I was so touched by Fr. Gary's discussion with his friend Pauli. Pauli, after over 50 years of marriage, misses "everything" about her late husband. I, too, would deeply miss many things in my life if they were suddenly gone. Yet I am reminded by Pauli and Fr. Gary that I do not have that "surrender of heart", that level of gratitude, when I am experiencing these gifts today. I will pray to love all the gifts given to me, even with their imperfections - even, perhaps, my imperfect ability to love with such abandonment.

Denise, Wisconsin

Reflecting upon "A Noise in the Night" two scriptures came to mind: the summoning of Samuel as he slept in the temple near the Ark of God and the appearance of God to Elijah not in the wind, storm or earthquake, but in a still small voice. At the risk of over simplification: I know our Lord hears the cries, and witnesses the sufferings of His children. How it must grieve His broken heart. I must confess my heart is broken as I learn of each atrocity, and still we are not saved. But to Father Zachary, to all the priests and servants of our Risen Savior, to those children and families who must often experience the sense of hopelessness and despair: I know that our Redeemer lives, and He will not abandon or forsake you. I do not know how or when, but your deliverance, your victory is on the way.

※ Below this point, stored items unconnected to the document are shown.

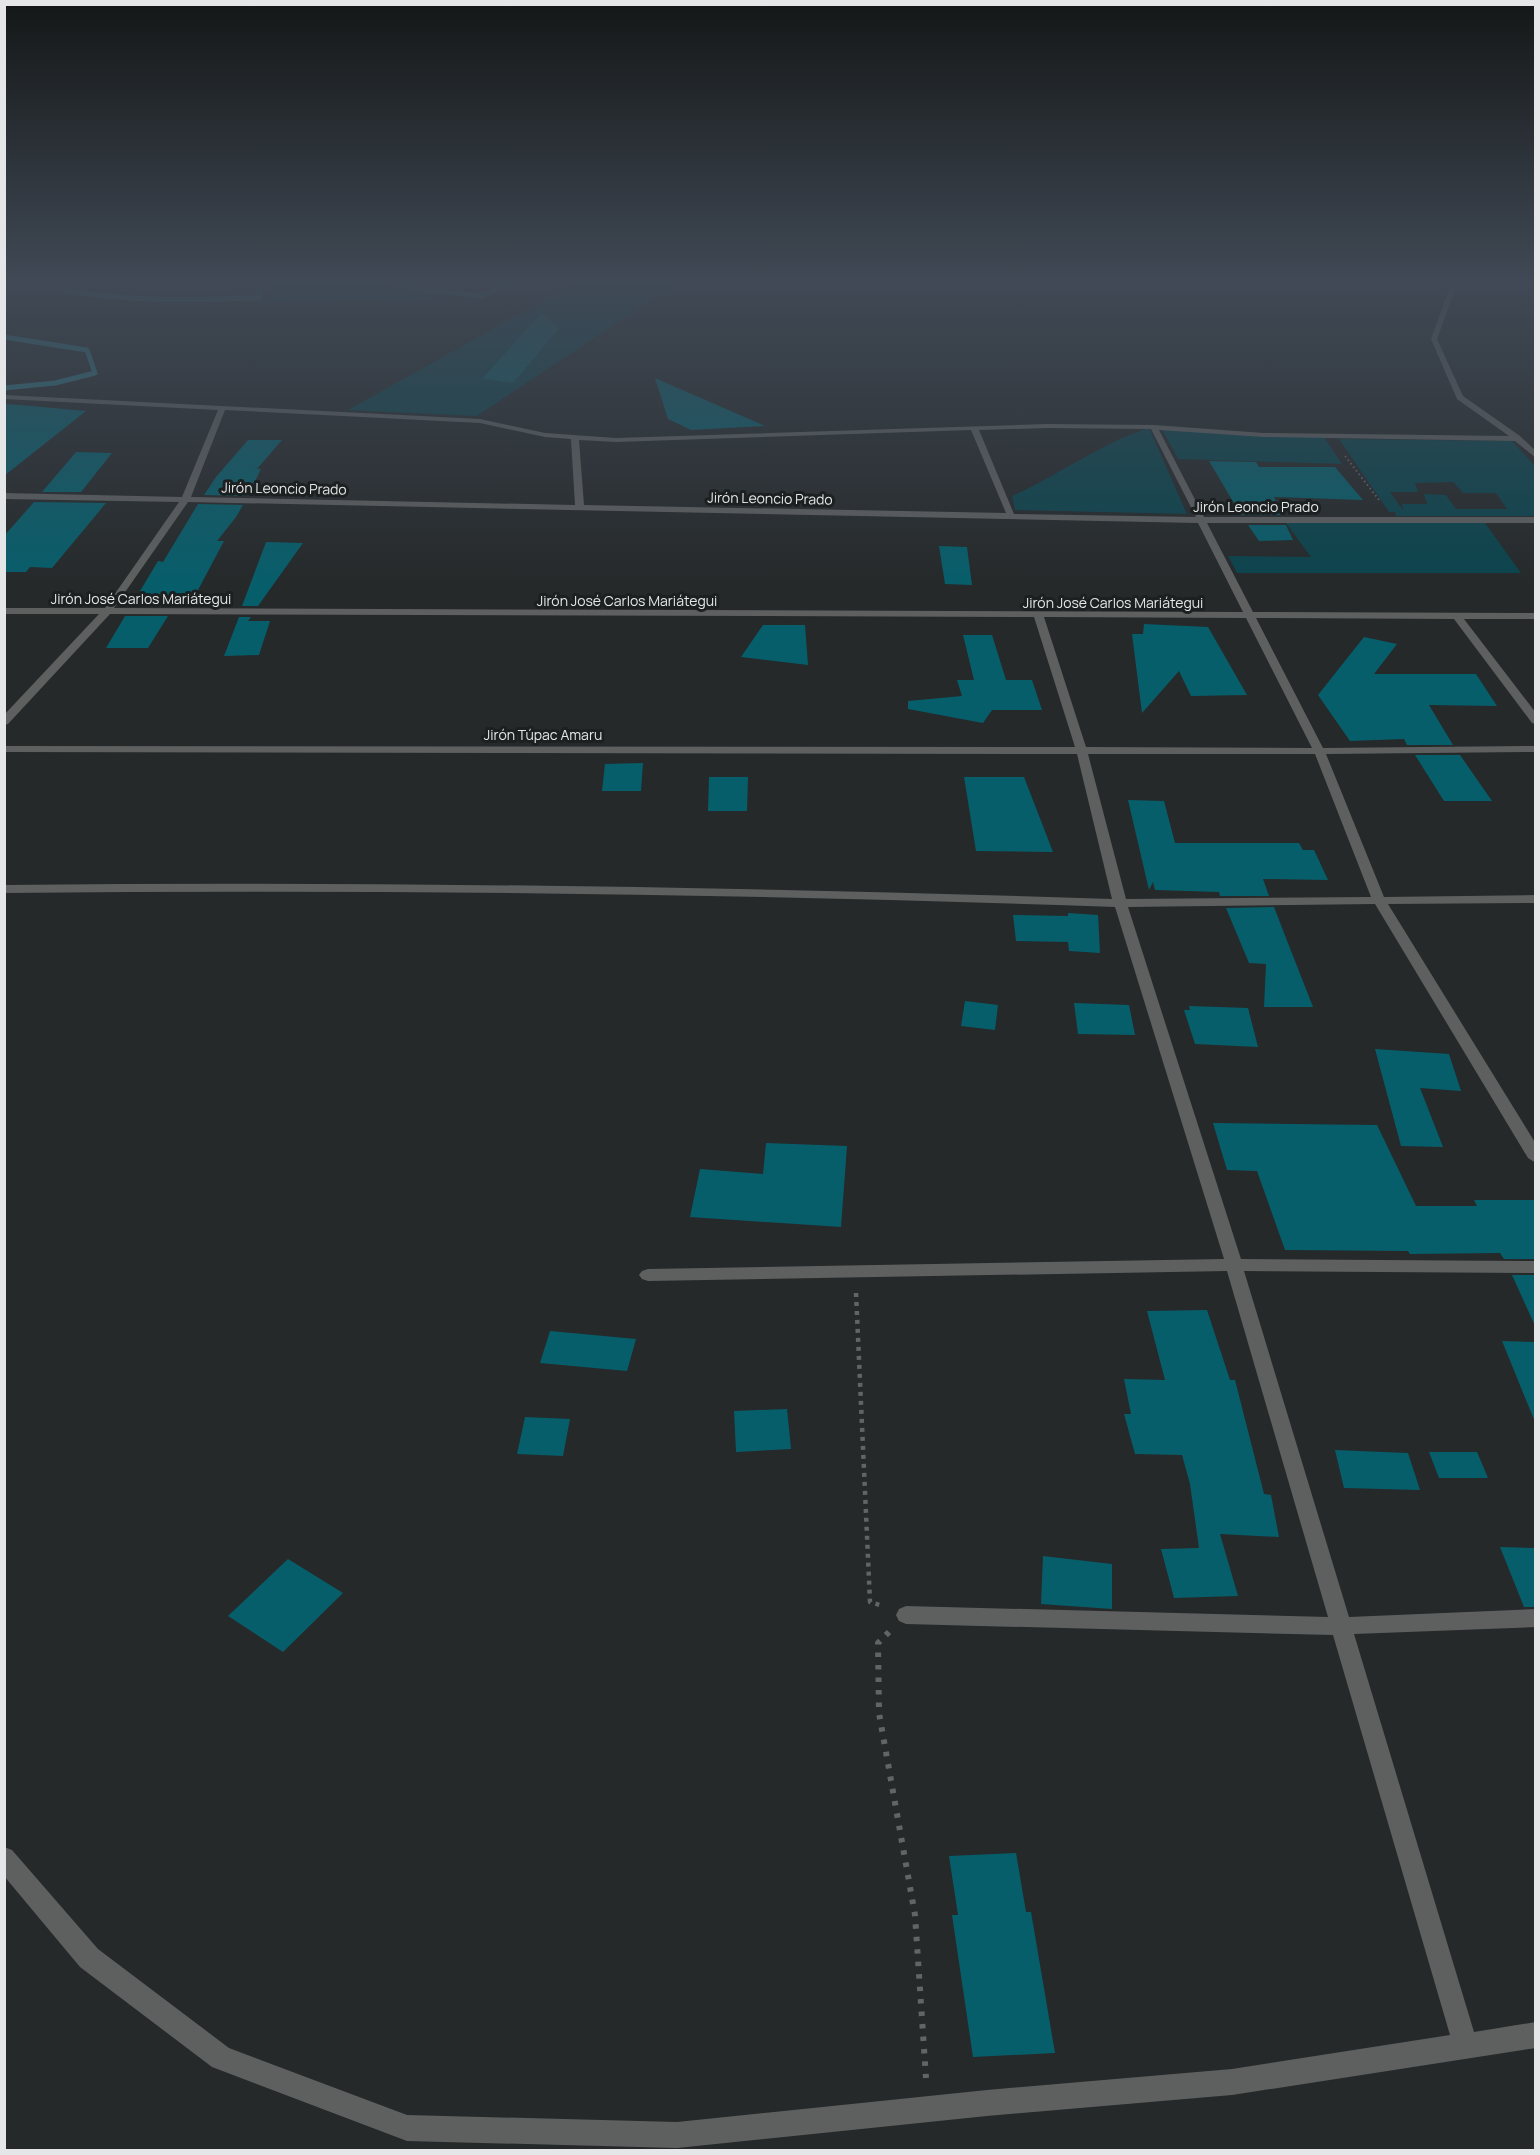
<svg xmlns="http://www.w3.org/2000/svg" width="1540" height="2155" viewBox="0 0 1540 2155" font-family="Manrope,sans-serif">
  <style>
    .green { fill: #0b444d; fill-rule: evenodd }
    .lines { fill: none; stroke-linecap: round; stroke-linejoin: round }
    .stream { stroke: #2b7684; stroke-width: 5 }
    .building { fill: #075e6b }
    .path-far3 { stroke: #616566; stroke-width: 1.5; stroke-dasharray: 1.5 2; stroke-linecap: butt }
    .path-far2 { stroke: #616566; stroke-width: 2; stroke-dasharray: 1.5 3; stroke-linecap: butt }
    .path-far1 { stroke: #616566; stroke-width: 4.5; stroke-dasharray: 4 5; stroke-linecap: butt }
    .path { stroke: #616566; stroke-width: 6; stroke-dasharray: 4.5 8; stroke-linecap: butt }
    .minor { fill: #5e6060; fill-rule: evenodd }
    .labels { text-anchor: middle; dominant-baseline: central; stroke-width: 6; stroke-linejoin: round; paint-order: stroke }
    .far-street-label { font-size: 14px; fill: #e4e6e7; stroke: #1c2021 }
  </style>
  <rect width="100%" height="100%" fill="#25292a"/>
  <g class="green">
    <path d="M271,284H386L396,290L445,301L270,302Z"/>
    <path d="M573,284H675L477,416L348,410Z"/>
    <path d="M1149,428L1187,514L1015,510L1012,496C1059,475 1101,443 1149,428Z"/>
    <path d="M1162,429L1324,437L1342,464L1178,459Z"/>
    <path d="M1339,439L1512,441L1535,466V516H1396L1395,512H1389ZM1453,482L1463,493H1496L1507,509H1456L1446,495L1424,494L1427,504H1402L1403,510L1390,492H1418L1415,483Z"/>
    <path d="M1286,523H1485L1521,573H1237L1228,556L1311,557Z"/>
  </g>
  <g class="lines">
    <g class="stream">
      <path d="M73,284L64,290C129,302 193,300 259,298V284"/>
      <path d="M405,284L411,288L482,296L507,284"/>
      <path d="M4,337L87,350L95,373L55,383L4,388"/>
    </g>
  </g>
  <g class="building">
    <path d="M541,313L559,328L513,383L482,379Z"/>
    <path d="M655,378L765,426L691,430L668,419Z"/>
    <path d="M4,404L21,405L86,411L4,476Z"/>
    <path d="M248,440H282L257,469H261L248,496L204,495L216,477Z"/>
    <path d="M76,452L112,453L81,492H42Z"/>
    <path d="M1209,461L1256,462L1259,467H1335L1363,500L1274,497L1282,515H1241Z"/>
    <path d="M34,502L106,503L52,568L30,567L26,572H4V536Z"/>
    <path d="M198,504L243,505L236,517L217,541H224L190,605L131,606L158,561L163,562Z"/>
    <path d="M1248,525H1286L1293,540L1259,541Z"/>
    <path d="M266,542L303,543L258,606H242Z"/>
    <path d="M939,546L967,547L972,585L945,584Z"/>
    <path d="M125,616H168L148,648H106Z"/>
    <path d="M239,617H251L248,621H270L259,655L224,656Z"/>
    <path d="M1144,624L1208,627L1247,695L1191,696L1179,671L1142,713L1132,634H1143Z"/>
    <path d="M763,625H805L808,665L741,657Z"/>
    <path d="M963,635H992L1006,680H1032L1042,710H992L983,723L908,709V701L962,696L957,680H974Z"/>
    <path d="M1364,637L1397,644L1374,674H1476L1497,706L1429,705L1453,745H1407L1404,739L1350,741L1318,695Z"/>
    <path d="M1415,755H1460L1492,801H1444Z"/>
    <path d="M643,763L641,791H602L605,764Z"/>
    <path d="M709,777H748L747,811H708Z"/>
    <path d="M964,777H1024L1053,852L976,851Z"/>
    <path d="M1128,800L1164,801L1175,843H1299L1303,850H1314L1328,880L1263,879L1269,896H1220L1219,892L1155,890L1153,882L1149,890Z"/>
    <path d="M1274,907L1286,938L1313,1007H1264L1266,964L1249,963L1226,908Z"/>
    <path d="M1068,913L1098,915L1100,953L1069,951L1068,942L1016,941L1013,915L1068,916Z"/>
    <path d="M965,1001L998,1005L995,1030L961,1026Z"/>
    <path d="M1074,1003L1129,1005L1135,1035L1078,1034Z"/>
    <path d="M1189,1006L1248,1008L1258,1047L1195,1044L1184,1010H1190Z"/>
    <path d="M1375,1049L1449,1054L1461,1091L1420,1088L1443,1147L1401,1146Z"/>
    <path d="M1213,1123L1377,1125L1416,1206H1477L1474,1200H1536V1259H1504L1500,1253L1410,1254L1408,1251L1285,1250L1257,1171L1227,1170Z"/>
    <path d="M766,1143L847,1146L841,1227L690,1217L700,1169L763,1174Z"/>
    <path d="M1512,1275H1536V1328Z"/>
    <path d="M1207,1310L1230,1380H1235L1264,1494L1271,1495L1279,1537L1220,1534L1238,1596L1174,1598L1161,1549L1199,1548L1190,1484L1182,1455L1135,1454L1124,1414H1131L1124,1379L1165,1380L1147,1311Z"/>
    <path d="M550,1331L636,1339L627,1371L540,1363Z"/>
    <path d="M1502,1341L1536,1342V1422H1535Z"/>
    <path d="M787,1409L791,1449L736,1452L734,1411Z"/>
    <path d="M525,1417L570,1419L563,1456L517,1454Z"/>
    <path d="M1335,1450L1408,1453L1420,1490L1344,1488Z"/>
    <path d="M1429,1452H1477L1488,1478H1439Z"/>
    <path d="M1500,1547L1536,1548V1607H1524Z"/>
    <path d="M1043,1556L1112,1564V1609L1041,1604Z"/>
    <path d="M288,1559L343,1593L283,1652L228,1616Z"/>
    <path d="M1016,1853L1026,1912H1031L1055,2053L973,2057L952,1915H958L949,1856Z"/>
  </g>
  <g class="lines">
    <path class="path-far3" d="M122,295L130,284"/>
    <path class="path-far2" d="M1345,456L1379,500"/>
    <path class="path-far1" d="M856,1293L870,1602L883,1606"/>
    <path class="path" d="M889,1632L878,1643L879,1713L915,1915L926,2078"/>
    <path class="minor" d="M1451,284H1457L1437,339L1463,396L1520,436L1536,451V458L1515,441L1264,437L1159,430L1204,517H1536V523H1207L1253,612L1536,613V619H1464L1536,713V724L1532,723L1454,619L1256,618L1323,748L1536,746V752L1326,754L1384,897L1536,895V903L1388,904L1536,1144V1163L1528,1158L1375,904L1128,907L1241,1259L1536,1261V1273L1244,1271L1349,1617L1536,1609V1627L1354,1634L1474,2032L1536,2022V2048L1232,2095L987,2116L677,2148L407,2141L212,2067L80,1967L4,1876V1847L12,1850L98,1949L229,2048L407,2115L677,2122L987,2090L1232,2069L1450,2035L1333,1635L906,1624L899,1621L896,1615L899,1609L906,1606L1328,1617L1227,1271L648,1281L642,1279L639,1275L642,1271L648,1269L1224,1259L1115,907C744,894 375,889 4,893V885C374,881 743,887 1112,899L1077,754L4,752V746L1075,747L1034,617L110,614L8,724L4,725V715L99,614H4V608H105L179,502L4,499V493L182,497L218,410L4,399V395L480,419L545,433L616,438L1047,424L1154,425L1264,433L1509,436L1457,399L1431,339ZM225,410L480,423L545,437L571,439L575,505L191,497ZM1047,428L1151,429L1196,517L1014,514L979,430ZM971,430L1006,513L584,505L579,440L616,442ZM188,502L1198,523L1243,612L114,608ZM1044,617L1246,618L1312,748L1086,747ZM1088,754H1315L1371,897L1126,899Z"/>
  </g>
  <linearGradient id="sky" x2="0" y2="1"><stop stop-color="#141717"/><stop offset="0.48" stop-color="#404955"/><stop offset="1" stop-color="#404955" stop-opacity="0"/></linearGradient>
  <rect width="1540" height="586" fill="url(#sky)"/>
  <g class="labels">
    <g class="far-street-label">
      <text transform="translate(284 488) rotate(1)">Jirón Leoncio Prado</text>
      <text transform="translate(770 498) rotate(1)">Jirón Leoncio Prado</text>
      <text x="1256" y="506">Jirón Leoncio Prado</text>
      <text x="141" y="598">Jirón José Carlos Mariátegui</text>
      <text x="627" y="600">Jirón José Carlos Mariátegui</text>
      <text x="1113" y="602">Jirón José Carlos Mariátegui</text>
      <text x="543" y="734">Jirón Túpac Amaru</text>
    </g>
  </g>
  <rect width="1540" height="2155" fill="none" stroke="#e4e6e7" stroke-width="12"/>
</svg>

Be still and know that He is God Almighty and He is calling His daughters, sons, and family out of darkness and into His marvelous light today, so do not fear the noises in the night, for such noises will turn into rejoicing at His glorious appearance, both today and eternally.

I love all of you for we are all one body, His Body.

Emmanuel, USA

Week 3:

Africa has been in the news. President Bush traveled throughout East Africa and Liberia but was not in Uganda or Sudan this week. I felt joy as the girl had surgery on her cleft palate. I wanted to read this book to see how the Catholic Church works in the new frontier, of sorts. It reminds me of the early Church. Fr. Gary calls the people who act as the unpaid evangelizers, Catechists. They remind me of the stories of the early deacons. Males tend to dominate the public prayers, liturgy, and the Eucharist in the Sudan; it is different in the United States except for the priest on the altar. Fr. Gary compared the Sudanese refugees to the Holy Family when they fled to Egypt to avoid Herod’s genocide. He was especially touching when he asked the people if they could donate a kidney to family or friends-no problem. It was a different story and a more difficult “gift” to help out a stranger or an enemy. The thing that really hit me is how the priest who escaped the LRA could rejoin the people. The most terrible part is the children that survive the kidnapping are turned into murderers themselves. This is so evil it leaves one divested. I would have wanted to escape to a safer place.